* START Passage given *
COV - Covariance

Covariance (COV) is a statistical measure that evaluates the extent to which two variables—the actual values (\(y\)) and the predicted values (\(\hat{y}\))—change together.

It determines the directional relationship between the predictions and the ground truth, revealing whether they tend to increase or decrease in tandem.

Population Covariance:

\[\text{COV}_{\text{pop}}(y, \hat{y}) = \frac{1}{N} \sum_{i=1}^{N} (y_i - \bar{y}) (\hat{y}_i - \bar{\hat{y}})\]

Sample Covariance (Bessel’s correction):

\[\text{COV}_{\text{samp}}(y, \hat{y}) = \frac{1}{N-1} \sum_{i=1}^{N} (y_i - \bar{y}) (\hat{y}_i - \bar{\hat{y}})\]

Note: \(\bar{y}\) and \(\bar{\hat{y}}\) represent the mean of the actual and predicted values, respectively.


Description

Advantages:
  • Directional insight: A positive covariance indicates that as actual values increase, predicted values also tend to increase (moving in the same direction). A negative covariance reveals an inverse relationship.

  • Mathematical foundation: It serves as the core building block for calculating more advanced and interpretable metrics, such as Pearson’s Correlation Coefficient (COR).

Disadvantages:
  • Scale-dependency (Crucial limitation): Unlike Correlation, Covariance is not normalized. Its magnitude depends entirely on the units of the data. You cannot compare the COV of a dataset measured in millimeters with one measured in kilometers.

  • Ignores magnitude of error: COV only measures whether variables move together, not how close the predictions actually are to the ground truth. It does not assess the absolute accuracy of a model.

  • Unbounded: Because it has no upper or lower limits, a standalone covariance score is nearly impossible to interpret without additional context.


Properties

  • Best possible score: Undefined (There is no absolute “best” value. Larger positive/negative values simply indicate a stronger directional trend relative to the specific dataset’s scale).

  • Range: (-inf, +inf)

  • Mathematical Reference: Corporate Finance Institute


Example Usage

from numpy import array
from permetrics.regression import RegressionMetric

## 1. For 1-D array (Single-output)
y_true = array([3, -0.5, 2, 7])
y_pred = array([2.5, 0.0, 2, 8])

evaluator = RegressionMetric(y_true, y_pred)
# Calculate Covariance
print("COV: ", evaluator.COV())

## 2. For > 1-D array (Multi-output)
y_true = array([[0.5, 1], [-1, 1], [7, -6]])
y_pred = array([[0, 2], [-1, 2], [8, -5]])

evaluator = RegressionMetric(y_true, y_pred)
# Return an array of scores for each column
print("COV (Multi-output): ", evaluator.COV(multi_output="raw_values"))
* END Passage given *
* START Dataset entries *
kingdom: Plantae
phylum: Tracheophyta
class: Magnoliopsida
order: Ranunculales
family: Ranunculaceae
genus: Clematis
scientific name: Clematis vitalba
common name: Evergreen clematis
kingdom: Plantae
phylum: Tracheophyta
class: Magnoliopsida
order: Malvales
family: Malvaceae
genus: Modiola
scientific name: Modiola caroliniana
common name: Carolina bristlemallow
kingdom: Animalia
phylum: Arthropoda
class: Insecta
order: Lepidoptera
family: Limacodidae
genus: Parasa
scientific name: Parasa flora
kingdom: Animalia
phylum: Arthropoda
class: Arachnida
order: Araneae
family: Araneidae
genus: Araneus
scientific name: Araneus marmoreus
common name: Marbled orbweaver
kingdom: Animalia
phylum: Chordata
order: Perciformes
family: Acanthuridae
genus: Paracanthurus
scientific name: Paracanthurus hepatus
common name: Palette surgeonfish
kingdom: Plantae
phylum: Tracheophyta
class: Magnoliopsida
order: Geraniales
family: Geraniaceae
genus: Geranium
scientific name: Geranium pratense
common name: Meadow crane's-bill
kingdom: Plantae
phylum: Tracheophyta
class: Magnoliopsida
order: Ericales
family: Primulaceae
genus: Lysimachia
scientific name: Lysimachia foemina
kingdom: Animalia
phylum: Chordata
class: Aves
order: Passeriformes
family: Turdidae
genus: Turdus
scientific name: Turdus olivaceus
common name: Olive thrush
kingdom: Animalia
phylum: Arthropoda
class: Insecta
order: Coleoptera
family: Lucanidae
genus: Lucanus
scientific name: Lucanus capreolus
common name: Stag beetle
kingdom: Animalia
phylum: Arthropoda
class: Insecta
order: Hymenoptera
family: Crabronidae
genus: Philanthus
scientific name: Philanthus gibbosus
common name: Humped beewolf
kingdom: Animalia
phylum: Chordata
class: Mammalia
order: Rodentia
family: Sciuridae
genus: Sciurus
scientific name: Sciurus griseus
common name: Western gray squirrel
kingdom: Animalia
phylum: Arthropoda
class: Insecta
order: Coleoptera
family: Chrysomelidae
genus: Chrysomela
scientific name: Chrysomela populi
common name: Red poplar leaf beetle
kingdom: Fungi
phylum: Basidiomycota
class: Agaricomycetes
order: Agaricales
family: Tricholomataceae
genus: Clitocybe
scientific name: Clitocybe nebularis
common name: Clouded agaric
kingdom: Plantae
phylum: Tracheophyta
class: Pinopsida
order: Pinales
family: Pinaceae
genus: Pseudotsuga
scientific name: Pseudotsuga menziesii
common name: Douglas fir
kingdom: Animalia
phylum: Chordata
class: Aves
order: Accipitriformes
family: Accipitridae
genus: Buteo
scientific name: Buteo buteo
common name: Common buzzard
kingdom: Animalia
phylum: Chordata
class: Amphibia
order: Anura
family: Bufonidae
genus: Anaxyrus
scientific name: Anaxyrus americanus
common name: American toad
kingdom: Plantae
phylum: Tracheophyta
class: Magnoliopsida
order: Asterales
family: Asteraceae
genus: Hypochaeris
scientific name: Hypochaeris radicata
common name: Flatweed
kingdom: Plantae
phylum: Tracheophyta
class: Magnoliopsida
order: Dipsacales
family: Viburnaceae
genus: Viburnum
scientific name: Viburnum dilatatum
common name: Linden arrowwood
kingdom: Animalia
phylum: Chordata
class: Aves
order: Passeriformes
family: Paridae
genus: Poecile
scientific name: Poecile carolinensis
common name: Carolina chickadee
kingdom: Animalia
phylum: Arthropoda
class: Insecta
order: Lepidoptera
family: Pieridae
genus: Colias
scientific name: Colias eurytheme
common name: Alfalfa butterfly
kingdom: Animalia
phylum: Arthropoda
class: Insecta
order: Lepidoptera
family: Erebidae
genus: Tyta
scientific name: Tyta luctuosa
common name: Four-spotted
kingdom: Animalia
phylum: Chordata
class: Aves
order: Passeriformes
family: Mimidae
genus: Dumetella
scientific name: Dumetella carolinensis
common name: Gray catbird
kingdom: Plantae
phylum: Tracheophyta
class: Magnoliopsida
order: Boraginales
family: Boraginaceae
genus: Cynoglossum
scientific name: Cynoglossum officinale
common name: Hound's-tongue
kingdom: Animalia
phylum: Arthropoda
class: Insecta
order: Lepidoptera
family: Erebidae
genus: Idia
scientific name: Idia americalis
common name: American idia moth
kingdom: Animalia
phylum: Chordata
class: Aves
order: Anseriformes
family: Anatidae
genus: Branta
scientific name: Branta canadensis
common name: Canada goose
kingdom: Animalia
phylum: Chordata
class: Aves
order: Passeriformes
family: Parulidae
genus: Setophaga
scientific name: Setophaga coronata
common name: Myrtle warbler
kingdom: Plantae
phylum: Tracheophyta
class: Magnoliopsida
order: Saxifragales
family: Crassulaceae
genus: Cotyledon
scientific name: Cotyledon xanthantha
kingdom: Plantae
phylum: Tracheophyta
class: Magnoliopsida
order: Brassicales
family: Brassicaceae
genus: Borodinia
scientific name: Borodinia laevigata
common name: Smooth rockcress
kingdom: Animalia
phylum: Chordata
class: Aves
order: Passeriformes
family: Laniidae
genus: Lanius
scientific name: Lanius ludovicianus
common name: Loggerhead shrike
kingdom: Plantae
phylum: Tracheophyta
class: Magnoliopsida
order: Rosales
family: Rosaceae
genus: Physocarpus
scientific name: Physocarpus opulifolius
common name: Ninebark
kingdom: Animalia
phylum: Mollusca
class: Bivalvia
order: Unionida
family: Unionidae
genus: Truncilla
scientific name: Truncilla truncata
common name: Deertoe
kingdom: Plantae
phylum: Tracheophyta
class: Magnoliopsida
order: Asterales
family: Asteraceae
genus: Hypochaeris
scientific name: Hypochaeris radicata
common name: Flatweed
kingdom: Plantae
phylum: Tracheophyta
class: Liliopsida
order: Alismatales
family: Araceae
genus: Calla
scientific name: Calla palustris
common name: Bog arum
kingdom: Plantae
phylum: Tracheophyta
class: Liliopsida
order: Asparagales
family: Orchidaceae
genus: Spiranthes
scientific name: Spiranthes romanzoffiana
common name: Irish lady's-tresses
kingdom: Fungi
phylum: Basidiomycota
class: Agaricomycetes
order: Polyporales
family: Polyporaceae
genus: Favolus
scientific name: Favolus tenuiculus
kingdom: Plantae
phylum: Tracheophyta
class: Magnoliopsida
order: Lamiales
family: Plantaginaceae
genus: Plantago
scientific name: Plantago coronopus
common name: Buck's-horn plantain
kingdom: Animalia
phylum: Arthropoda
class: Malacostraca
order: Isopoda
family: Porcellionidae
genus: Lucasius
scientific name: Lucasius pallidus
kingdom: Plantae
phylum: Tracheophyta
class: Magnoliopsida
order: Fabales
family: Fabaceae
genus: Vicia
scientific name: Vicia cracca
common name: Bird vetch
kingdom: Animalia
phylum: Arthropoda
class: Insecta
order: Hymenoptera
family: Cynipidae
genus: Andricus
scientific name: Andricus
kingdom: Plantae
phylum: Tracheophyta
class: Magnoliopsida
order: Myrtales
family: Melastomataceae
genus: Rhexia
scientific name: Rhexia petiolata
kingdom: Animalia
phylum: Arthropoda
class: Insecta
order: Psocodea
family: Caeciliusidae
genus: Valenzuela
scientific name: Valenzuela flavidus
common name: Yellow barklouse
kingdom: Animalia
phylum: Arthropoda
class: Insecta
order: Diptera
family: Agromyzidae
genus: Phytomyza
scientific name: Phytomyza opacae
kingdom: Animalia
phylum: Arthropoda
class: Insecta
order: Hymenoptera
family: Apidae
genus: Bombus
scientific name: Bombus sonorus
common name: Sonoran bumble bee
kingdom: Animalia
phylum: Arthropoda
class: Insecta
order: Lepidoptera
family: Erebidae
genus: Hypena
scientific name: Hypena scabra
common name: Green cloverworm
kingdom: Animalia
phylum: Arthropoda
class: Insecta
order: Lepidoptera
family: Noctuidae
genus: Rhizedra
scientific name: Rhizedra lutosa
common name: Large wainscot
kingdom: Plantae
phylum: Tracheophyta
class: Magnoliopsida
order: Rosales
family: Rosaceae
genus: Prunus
* END Dataset entries *
→ Goal: Rewrite the part of the covariance page above that begins at the words "from numpy import" and stops after "array([2.5, 0.0, 2, 8])", replacing "y_true" with "y_actual".

→ Exercise result:
from numpy import array
from permetrics.regression import RegressionMetric

## 1. For 1-D array (Single-output)
y_actual = array([3, -0.5, 2, 7])
y_pred = array([2.5, 0.0, 2, 8])